What I am going to endeavor to do here is present truncated versions of each of the lessons in the workbook. This will by no means suffice as an alternative to reading the book...or the workbook. I hope it piques your appetite to buy the books. They are invaluable reading and reference!

Today's lesson is in Section TWO: Low Tension: Part 2.

This lesson deals with burdensome backstory! This is one of the most common ways that an inexperienced novelist...and even sometimes the practiced ones...bog down their openings.

You may think that backstory tells things about a character, that we just have to know...LOL...sometimes it can, but that still doesn't make it necessary. We don't always need to know all of these facts, all at once, or right in the beginning.

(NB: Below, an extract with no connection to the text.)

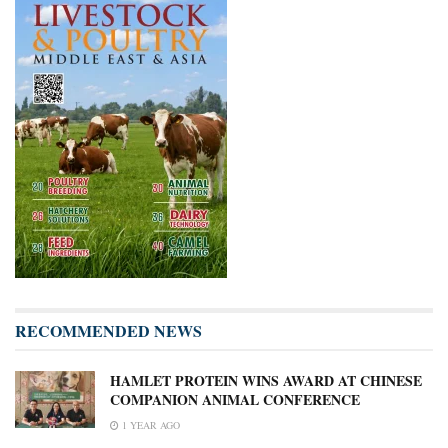
RECOMMENDED NEWS
HAMLET PROTEIN WINS AWARD AT CHINESE
COMPANION ANIMAL CONFERENCE
1 YEAR AGO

Backstory doesn't tell a story, have tension or complicate problems. However once problems have been introduced, backstory can be artfully deployed to deepen them. It can be particularly useful in developing inner conflicts.

Force yourself to withhold the backstory stuff. Having it in the first few chapters always feels awfully necessary. But it is not. It may be more useful later in the story. If when you get there you find you don't need it after all, then maybe you didn't need it in the first place.

Step 1: In the first fifty pages of your novel, find any scene that establishes the setting, brings the players to the stage, sets up the situation, or that is otherwise backstory.

Step 2: Put brackets around this material, or highlight it in your electronic file.

Step 3: cut and paste this material into chapter fifteen...Yes, chapter fifteen
NOTE: Over and over authors bog down their beginnings with setup and backstory. The fact is, the author needs to know these things, of course, but the reader does not. The reader needs the story to begin.

Follow-up: Now, look at chapter fifteen. Does the backstory belong here? If not, can it be cut outright? If that is not possible, where is the best place for it to reside after the midpoint of your novel!

Conclusion: Backstory is less important than most novelists think. If you must include it at all, place it so that it answers a long-standing question, illuminating some side of a character rather than just setting it up.